At the end of the project, I will deliver these outcomes:

  1. The library that uses OpenGL ES to accelerate layers
  2. Documentations about the library
  3. Blog post about this project
  4. Darknet framework with OpenGL ES backend for tiny-yolov3
  5. A comparison chart between the performance on both CPU and GPU

Timeline

Date Status Result
March 20 Applications open, Students register with GSoC, work on a proposal with mentors
Apr 2 Proposal complete, Submitted to https://summerofcode.withgoogle.com
May 4 Proposal accepted or rejected
May 29 Coding officially begins!
Jun 10 Milestone #1 Introductory YouTube video, create an introductory blog post, setup hardware.
Jun 20 Milestone #2 Finish the implementation of the initialization and activation layer for OpenGL ES acceleration library
Jun 27 Milestone #3 Finish the implementation of maxpool layer for the OpenGL ES acceleration library
Jun 28 - 30 College examination Pause the implementation temporarily
July 6 Milestone #4 Finish the implementation of up-sampling layer for the OpenGL ES acceleration library, start to write documentation of the library and implement convolution layer
July 10 Begin submitting Phase 1 evaluations
July 14 18:00 UTC Milestone #5 Phase 1 Evaluation deadline
July 16 Milestone #6 Finish adding implementation for convolution layer for OpenGL ES acceleration library, start to add OpenGL ES backend for Darknet
August 20 Milestone #7 Test and implement successfully tiny-yolov3 model to run on GPU
August 21 - 28 18:00 UTC Final week: Students submit their final work product and their final mentor evaluation, complete a video demonstration
August 28 - Sep 4 18:00 UTC Mentors submit final student evaluations Finish documentation


Experience and approach

This project requires knowledge and experience in deep learning, graphic programming, parallel computing, and embedded Linux.

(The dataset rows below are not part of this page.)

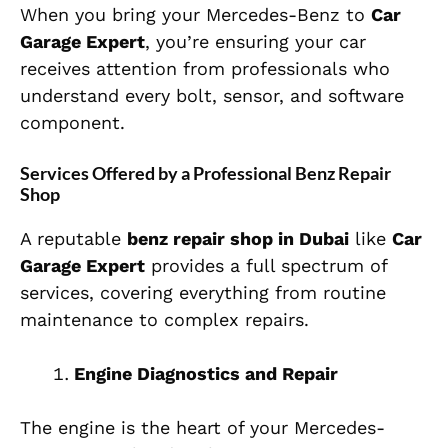
When you bring your Mercedes-Benz to
Car
Garage Expert
, you’re ensuring your car
receives attention from professionals who
understand every bolt, sensor, and software
component.
Services Offered by a Professional Benz Repair
Shop
A reputable
benz repair shop in Dubai
like
Car
Garage Expert
provides a full spectrum of
services, covering everything from routine
maintenance to complex repairs.
Engine Diagnostics and Repair
The engine is the heart of your Mercedes-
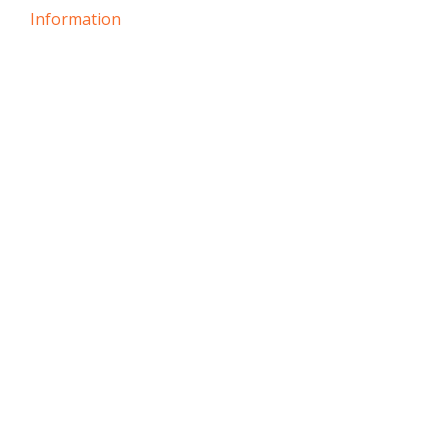
Information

I have experience with OpenGL, which is an API for graphic programming. I am also learning CUDA to understand more about the implementation of neural networks in GPU. In addition, I have knowledge about digital image processing to understand how neural network process images. For embedded Linux, I have experience with Raspberry Pi, and I have experience using Buildroot to build kernel, file systems for embedded Linux. As this is a complex project, I can work up to 35 hours per week for this project. Moreover, I am a hard-core open source enthusiast, and I will continue to contribute to this project to accelerate other layers after GSoC.

Contingency

If I get stuck on my project and my mentor is not around, I will use the following resources:

Benefit

The outcome of this project is that users can run the tiny-yolov3 model from the Darknet framework on GPU of BeagleBoard AI to make predictions. Other BeagleBoards as well as other open-source hardware boards have GPU can also run the tiny-yolov3 model on GPU with few modifications in the library. The performance of tiny-yolov3 inference in GPU will be better than in CPU.